What to work on
Continue the devotional text below on Joseph and his brothers in Egypt, starting after its final sentence.

Excerpted text

* START *

Now Joseph said to them on the third day, “Do this and live, for I fear God: 19 if you are honest men, let one of your brothers be confined in your prison; but as for the rest of you, go, carry grain for the famine of your households, 20 and bring your youngest brother to me, so your words may be verified, and you will not die.” And they did so. 21 Then they said to one another, “Truly we are guilty concerning our brother, because we saw the distress of his soul when he pleaded with us, yet we would not listen; therefore this distress has come upon us.” 22 Reuben answered them, saying, “Did I not tell you, ‘Do not sin against the boy’; and you would not listen? Now comes the reckoning for his blood.” 23 They did not know, however, that Joseph understood, for there was an interpreter between them. 24 He turned away from them and wept. But when he returned to them and spoke to them, he took Simeon from them and bound him before their eyes. 25 Then Joseph gave orders to fill their bags with grain and to restore every man’s money in his sack, and to give them provisions for the journey. And thus it was done for them.


God uses the famine to initiate the process of reconciliation for the holy family. Salvation in God’s kingdom goes beyond physical sustenance to the restoration of relationships. Here, God is the divine orchestrator while Joseph works with God’s providence to unite the brothers towards a fitting end. Joseph, in laying aside his personal grievances has become an instrument of salvation to Israel and to the world. Today’s devotion teaches us that reverence for God helps us lay aside our personal grievances to embrace the eternal call of the kingdom.


Now Jacob saw that there was grain in Egypt, and Jacob said to his sons, “Why are you staring at one another?”

The famine sent the inhabitants of all Egypt and Canaan scrambling for food. And because known to all the world was the abundance of grain in Egypt, Jacob dispatched his sons to purchase grain. Since Joseph was long gone, Benjamin being his full brother had taken his place in his father’s affections. Jacob’s decision not to send Benjamin arose from his fear of Joseph’s fate befalling him. As Benjamin is now the only surviving son of his beloved Rachel, under all circumstances he must be protected; Leah and her sons don’t matter as much. The rest of the brothers went out in full force to maximise the payload of grain on their return trip.

When Joseph saw his brothers he recognised them, but he disguised himself to them and spoke to them harshly.

For security reasons, it was customary for all foreign buyers of grain to be brought before Joseph. As the brothers bowed down to him, he recognised them but was quick to disguise himself. After being separated for 22 years, Joseph was anxious to understand the circumstances surrounding his family. By ostensibly accusing them of espionage and interrogating them harshly, Joseph put them under duress to respond to his questions truthfully.

Joseph might have forgotten his afflictions, but he remembered the dreams that showed 11 of his brothers bowing down to him. Thus, Joseph strategised and orchestrated a series of events in accordance to that dream so that God’s purposes might be fulfilled. Just as he strategised and brought salvation to Egypt based on Pharaoh’s dreams, now he is strategising to bring salvation to his family based on his dreams.

Joseph maintained his charge against the brothers’ repeated denials. Unknown to the brothers, Joseph was scheming to assemble all of Jacob’s sons in Egypt as shown in the dream. Joseph’s initial plan was to incarcerate all of them while leaving one to return home to fetch Benjamin. However, the plan was modified to have one brother remain incarcerated while allowing the rest to return home with the much needed grain.

* END *

Given records

* START *

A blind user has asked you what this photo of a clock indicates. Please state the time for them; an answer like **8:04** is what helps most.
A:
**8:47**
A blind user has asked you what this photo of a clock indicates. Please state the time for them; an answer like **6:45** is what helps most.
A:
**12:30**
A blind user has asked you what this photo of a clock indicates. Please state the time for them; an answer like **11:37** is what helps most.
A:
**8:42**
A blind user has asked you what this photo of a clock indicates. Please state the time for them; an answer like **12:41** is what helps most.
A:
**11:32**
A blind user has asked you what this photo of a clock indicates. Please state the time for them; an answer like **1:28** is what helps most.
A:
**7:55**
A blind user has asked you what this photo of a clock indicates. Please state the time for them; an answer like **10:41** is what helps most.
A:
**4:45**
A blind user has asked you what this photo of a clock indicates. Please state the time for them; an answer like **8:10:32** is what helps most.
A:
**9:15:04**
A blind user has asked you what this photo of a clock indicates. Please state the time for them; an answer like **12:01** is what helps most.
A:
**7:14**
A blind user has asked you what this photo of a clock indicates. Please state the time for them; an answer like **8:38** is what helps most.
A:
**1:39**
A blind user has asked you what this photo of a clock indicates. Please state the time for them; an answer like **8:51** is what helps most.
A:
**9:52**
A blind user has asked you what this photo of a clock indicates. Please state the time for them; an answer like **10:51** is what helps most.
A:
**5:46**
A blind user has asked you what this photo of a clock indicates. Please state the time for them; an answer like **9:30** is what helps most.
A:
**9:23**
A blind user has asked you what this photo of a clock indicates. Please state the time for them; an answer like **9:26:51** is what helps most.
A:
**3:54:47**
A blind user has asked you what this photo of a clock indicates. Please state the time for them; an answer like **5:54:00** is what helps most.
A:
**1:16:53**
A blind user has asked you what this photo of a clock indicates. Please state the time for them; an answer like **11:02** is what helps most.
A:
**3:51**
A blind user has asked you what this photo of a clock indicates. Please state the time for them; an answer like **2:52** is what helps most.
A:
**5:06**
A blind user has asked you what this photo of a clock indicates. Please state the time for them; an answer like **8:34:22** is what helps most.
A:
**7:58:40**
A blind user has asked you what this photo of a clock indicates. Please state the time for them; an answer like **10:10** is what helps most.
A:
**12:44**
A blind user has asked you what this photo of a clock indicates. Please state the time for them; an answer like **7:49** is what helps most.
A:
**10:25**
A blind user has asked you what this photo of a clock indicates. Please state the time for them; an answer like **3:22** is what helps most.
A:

* END *

Final result
Bring your youngest brother to me, so your words may be verified, and you will not die.

Joseph assured them that by bringing Benjamin, they would be exonerated and freed to trade in the land. The brothers, having accepted the inevitability of bringing Benjamin, proceeded to select from amongst themselves one who would remain behind.

Here, the brothers began to speak freely unaware that Joseph actually understood every word they said. Apparently, what weighed heavily on them was the prospect of seeing their father agonise over yet another of his son disappearing. And at the same time alluding to the inevitability of having Benjamin make the trip to Egypt, something that Jacob was unwilling to do from the beginning. In the conversation that ensued, the brothers attributed their current predicament as a fitting retribution to a moral misdeed committed against Joseph years ago. They have alas come to recognise God’s justice befalling them. Their confrontation with death and having to answer to a grieving father appeared to have pushed them to the threshold of penitence. Amidst the exchanges, the words of regret and remorse, Joseph was moved to tears. He turned away and wept but returned to select Simeon whom he considered as one most culpable for the misdeed. Simeon was bound in their presence to impress upon them the severity of the situation should they not return with Benjamin.

Joseph’s decision to return the grain money was a sign of trust returning and that reconciliation was near.


The fear of God helps us lay aside our personal grievances to embrace the kingdom’s call

Joseph never demanded restitution from his brothers but brought them to repentance. Here, the salvation of Israel goes beyond physical sustenance to the healing of relationships through repentance and reconciliation. God’s kingdom plan for Israel is both physical and spiritual. Many families today appear well to do on the outside but are constantly at odds with one another. Regrettably, peace and trust are rare commodities and out of reach for many. God has called Joseph not only to save Israel from starvation, but to save them from their immoral deeds.

Joseph’s call is considered by many a tall order. Firstly, he is the victim facing his perpetrators and he possesses every right to get even with them. Secondly, he holds the position of power with none on earth to account to for his actions. However, for all his seeming harshness, Joseph never acted out of vengeance. Joseph’s weeping betrayed his steely composure, for he desired more than anything… reconciliation with his brothers. But only if they repent of their misdeeds.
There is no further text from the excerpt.